● **WHAT THIS TASK INVOLVES**
Locate every line in the records below that holds the word "macros" and return each one.

(DATA TO PROCESS)

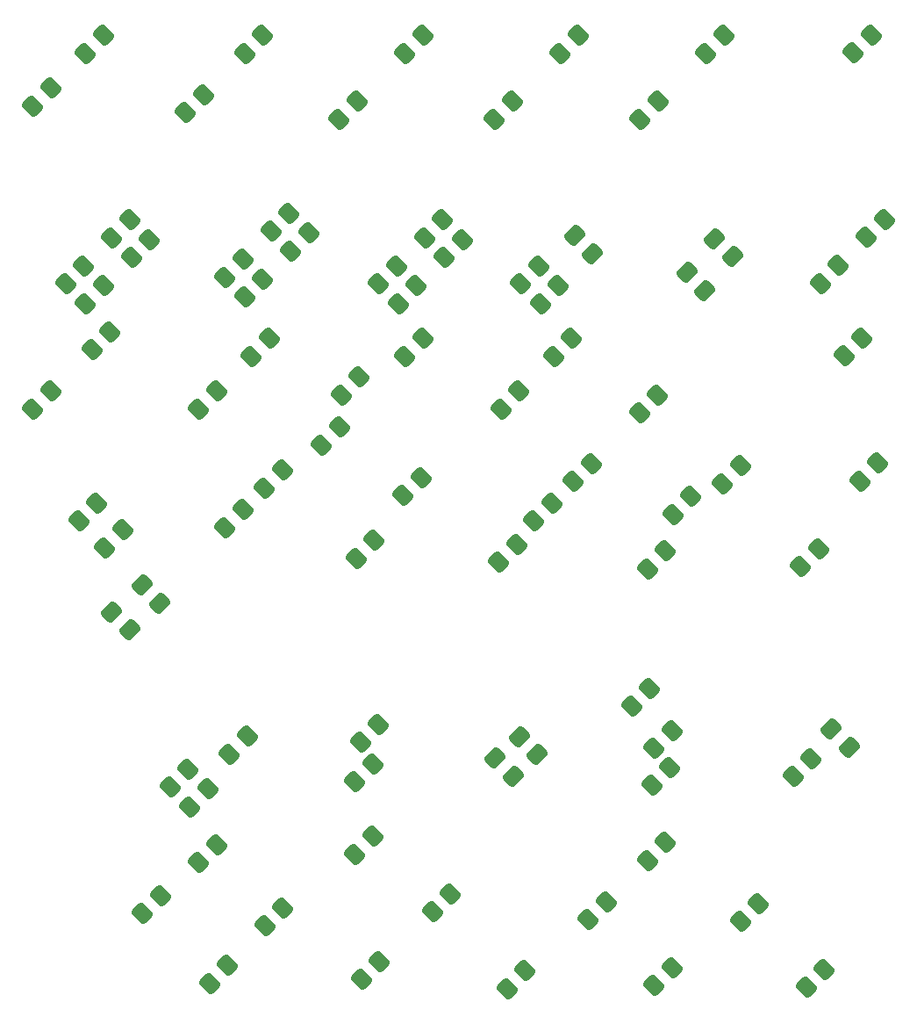
<source format=gbr>
%TF.GenerationSoftware,KiCad,Pcbnew,8.0.3*%
%TF.CreationDate,2024-07-11T18:12:52-04:00*%
%TF.ProjectId,K9HZ_100W_11band_LPF-Filter,4b39485a-5f31-4303-9057-5f313162616e,rev?*%
%TF.SameCoordinates,Original*%
%TF.FileFunction,Paste,Bot*%
%TF.FilePolarity,Positive*%
%FSLAX46Y46*%
G04 Gerber Fmt 4.6, Leading zero omitted, Abs format (unit mm)*
G04 Created by KiCad (PCBNEW 8.0.3) date 2024-07-11 18:12:52*
%MOMM*%
%LPD*%
G01*
G04 APERTURE LIST*
G04 Aperture macros list*
%AMRoundRect*
0 Rectangle with rounded corners*
0 $1 Rounding radius*
0 $2 $3 $4 $5 $6 $7 $8 $9 X,Y pos of 4 corners*
0 Add a 4 corners polygon primitive as box body*
4,1,4,$2,$3,$4,$5,$6,$7,$8,$9,$2,$3,0*
0 Add four circle primitives for the rounded corners*
1,1,$1+$1,$2,$3*
1,1,$1+$1,$4,$5*
1,1,$1+$1,$6,$7*
1,1,$1+$1,$8,$9*
0 Add four rect primitives between the rounded corners*
20,1,$1+$1,$2,$3,$4,$5,0*
20,1,$1+$1,$4,$5,$6,$7,0*
20,1,$1+$1,$6,$7,$8,$9,0*
20,1,$1+$1,$8,$9,$2,$3,0*%
G04 Aperture macros list end*
%ADD10RoundRect,0.336956X0.088388X-0.707876X0.707876X-0.088388X-0.088388X0.707876X-0.707876X0.088388X0*%
%ADD11RoundRect,0.336956X-0.088388X0.707876X-0.707876X0.088388X0.088388X-0.707876X0.707876X-0.088388X0*%
%ADD12RoundRect,0.336956X0.707876X0.088388X0.088388X0.707876X-0.707876X-0.088388X-0.088388X-0.707876X0*%
%ADD13RoundRect,0.336956X-0.707876X-0.088388X-0.088388X-0.707876X0.707876X0.088388X0.088388X0.707876X0*%
G04 APERTURE END LIST*
D10*
%TO.C,C73*%
X190067588Y-139632412D03*
X191800000Y-137900000D03*
%TD*%
%TO.C,C55*%
X234776341Y-94438129D03*
X236508753Y-92705717D03*
%TD*%
%TO.C,C46*%
X221344703Y-95073129D03*
X223077115Y-93340717D03*
%TD*%
%TO.C,C10*%
X177441794Y-95073129D03*
X179174206Y-93340717D03*
%TD*%
%TO.C,C22*%
X191530976Y-95708129D03*
X193263388Y-93975717D03*
%TD*%
%TO.C,C103*%
X247633703Y-140031129D03*
X249366115Y-138298717D03*
%TD*%
%TO.C,C96*%
X232959048Y-139864835D03*
X234691460Y-138132423D03*
%TD*%
%TO.C,C87*%
X218774341Y-140170440D03*
X220506753Y-138438028D03*
%TD*%
%TO.C,C80*%
X204707703Y-139269129D03*
X206440115Y-137536717D03*
%TD*%
%TO.C,C62*%
X252810341Y-91231856D03*
X254542753Y-89499444D03*
%TD*%
D11*
%TO.C,C54*%
X241266206Y-89733794D03*
X239533794Y-91466206D03*
%TD*%
%TO.C,C45*%
X226887115Y-89530717D03*
X225154703Y-91263129D03*
%TD*%
D10*
%TO.C,C34*%
X208733794Y-92632412D03*
X210466206Y-90900000D03*
%TD*%
D11*
%TO.C,C21*%
X197073388Y-90165717D03*
X195340976Y-91898129D03*
%TD*%
D10*
%TO.C,C9*%
X179933794Y-97666206D03*
X181666206Y-95933794D03*
%TD*%
D11*
%TO.C,C72*%
X197132412Y-132367588D03*
X195400000Y-134100000D03*
%TD*%
D10*
%TO.C,C33*%
X200867588Y-87732412D03*
X202600000Y-86000000D03*
%TD*%
D11*
%TO.C,C44*%
X224982115Y-77465717D03*
X223249703Y-79198129D03*
%TD*%
D10*
%TO.C,C32*%
X202767588Y-82932412D03*
X204500000Y-81200000D03*
%TD*%
%TO.C,C20*%
X188990976Y-84278129D03*
X190723388Y-82545717D03*
%TD*%
%TO.C,C95*%
X226609048Y-133514835D03*
X228341460Y-131782423D03*
%TD*%
D11*
%TO.C,C8*%
X180444206Y-76830717D03*
X178711794Y-78563129D03*
%TD*%
%TO.C,C71*%
X190732412Y-126267588D03*
X189000000Y-128000000D03*
%TD*%
D10*
%TO.C,C102*%
X241283703Y-133681129D03*
X243016115Y-131948717D03*
%TD*%
%TO.C,C86*%
X211567588Y-132732412D03*
X213300000Y-131000000D03*
%TD*%
D11*
%TO.C,C79*%
X205805115Y-125471717D03*
X204072703Y-127204129D03*
%TD*%
%TO.C,C61*%
X253000000Y-77400000D03*
X251267588Y-79132412D03*
%TD*%
D10*
%TO.C,C53*%
X231533794Y-84666206D03*
X233266206Y-82933794D03*
%TD*%
%TO.C,C7*%
X172996794Y-84278129D03*
X174729206Y-82545717D03*
%TD*%
D11*
%TO.C,C19*%
X195803388Y-77465717D03*
X194070976Y-79198129D03*
%TD*%
%TO.C,C31*%
X210631115Y-77465717D03*
X208898703Y-79198129D03*
%TD*%
D10*
%TO.C,C70*%
X183567588Y-132932412D03*
X185300000Y-131200000D03*
%TD*%
%TO.C,C43*%
X218169703Y-84278129D03*
X219902115Y-82545717D03*
%TD*%
D11*
%TO.C,C94*%
X234056460Y-126067423D03*
X232324048Y-127799835D03*
%TD*%
%TO.C,C74*%
X193709753Y-115832028D03*
X191977341Y-117564440D03*
%TD*%
D12*
%TO.C,C104*%
X251766206Y-116866206D03*
X250033794Y-115133794D03*
%TD*%
D11*
%TO.C,C97*%
X234691460Y-115272423D03*
X232959048Y-117004835D03*
%TD*%
D12*
%TO.C,C56*%
X240500000Y-69600000D03*
X238767588Y-67867588D03*
%TD*%
D11*
%TO.C,C36*%
X214441115Y-67940717D03*
X212708703Y-69673129D03*
%TD*%
%TO.C,C35*%
X212536115Y-66035717D03*
X210803703Y-67768129D03*
%TD*%
%TO.C,C81*%
X206343477Y-114664406D03*
X204611065Y-116396818D03*
%TD*%
D10*
%TO.C,C63*%
X253445341Y-67736856D03*
X255177753Y-66004444D03*
%TD*%
D12*
%TO.C,C88*%
X219366206Y-119666206D03*
X217633794Y-117933794D03*
%TD*%
D11*
%TO.C,C24*%
X199613388Y-67305717D03*
X197880976Y-69038129D03*
%TD*%
%TO.C,C23*%
X197708388Y-65400717D03*
X195975976Y-67133129D03*
%TD*%
%TO.C,C12*%
X184254206Y-67940717D03*
X182521794Y-69673129D03*
%TD*%
%TO.C,C11*%
X182349206Y-66035717D03*
X180616794Y-67768129D03*
%TD*%
D12*
%TO.C,C47*%
X227000000Y-69300000D03*
X225267588Y-67567588D03*
%TD*%
D10*
%TO.C,C30*%
X208263703Y-74118129D03*
X209996115Y-72385717D03*
%TD*%
%TO.C,C18*%
X193435976Y-73483129D03*
X195168388Y-71750717D03*
%TD*%
%TO.C,C6*%
X178076794Y-74118129D03*
X179809206Y-72385717D03*
%TD*%
%TO.C,C42*%
X220074703Y-72213129D03*
X221807115Y-70480717D03*
%TD*%
%TO.C,C93*%
X232733794Y-120566206D03*
X234466206Y-118833794D03*
%TD*%
%TO.C,C69*%
X188167341Y-122644440D03*
X189899753Y-120912028D03*
%TD*%
%TO.C,C101*%
X246363703Y-119711129D03*
X248096115Y-117978717D03*
%TD*%
D12*
%TO.C,C85*%
X221700000Y-117600000D03*
X219967588Y-115867588D03*
%TD*%
D10*
%TO.C,C78*%
X204072703Y-120219129D03*
X205805115Y-118486717D03*
%TD*%
%TO.C,C60*%
X249000341Y-72181856D03*
X250732753Y-70449444D03*
%TD*%
D12*
%TO.C,C52*%
X237866206Y-72866206D03*
X236133794Y-71133794D03*
%TD*%
D10*
%TO.C,C17*%
X191530976Y-71578129D03*
X193263388Y-69845717D03*
%TD*%
%TO.C,C5*%
X176171794Y-72213129D03*
X177904206Y-70480717D03*
%TD*%
%TO.C,C29*%
X206358703Y-72213129D03*
X208091115Y-70480717D03*
%TD*%
%TO.C,C41*%
X221979703Y-74118129D03*
X223712115Y-72385717D03*
%TD*%
%TO.C,C68*%
X186262341Y-120739440D03*
X187994753Y-119007028D03*
%TD*%
D11*
%TO.C,C92*%
X232500000Y-111200000D03*
X230767588Y-112932412D03*
%TD*%
%TO.C,C28*%
X210631115Y-48255717D03*
X208898703Y-49988129D03*
%TD*%
%TO.C,C100*%
X248821006Y-97736594D03*
X247088594Y-99469006D03*
%TD*%
%TO.C,C91*%
X234038206Y-97965194D03*
X232305794Y-99697606D03*
%TD*%
%TO.C,C84*%
X219687206Y-97304794D03*
X217954794Y-99037206D03*
%TD*%
%TO.C,C77*%
X205920406Y-96949194D03*
X204187994Y-98681606D03*
%TD*%
D13*
%TO.C,C67*%
X180616794Y-103857994D03*
X182349206Y-105590406D03*
%TD*%
D11*
%TO.C,C59*%
X253907753Y-48224444D03*
X252175341Y-49956856D03*
%TD*%
D10*
%TO.C,C51*%
X231601341Y-56338129D03*
X233333753Y-54605717D03*
%TD*%
%TO.C,C40*%
X217534703Y-56338129D03*
X219267115Y-54605717D03*
%TD*%
%TO.C,C27*%
X202548703Y-56338129D03*
X204281115Y-54605717D03*
%TD*%
%TO.C,C16*%
X187720976Y-55703129D03*
X189453388Y-53970717D03*
%TD*%
%TO.C,C4*%
X172996794Y-55068129D03*
X174729206Y-53335717D03*
%TD*%
D11*
%TO.C,C3*%
X179809206Y-48255717D03*
X178076794Y-49988129D03*
%TD*%
%TO.C,C50*%
X239683753Y-48255717D03*
X237951341Y-49988129D03*
%TD*%
%TO.C,C15*%
X195168388Y-48255717D03*
X193435976Y-49988129D03*
%TD*%
%TO.C,C39*%
X225617115Y-48255717D03*
X223884703Y-49988129D03*
%TD*%
D13*
%TO.C,C66*%
X183537794Y-101241794D03*
X185270206Y-102974206D03*
%TD*%
M02*

</source>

(End DATA TO PROCESS)

● **OUTPUT OF THE TASK**
G04 Aperture macros list*
G04 Aperture macros list end*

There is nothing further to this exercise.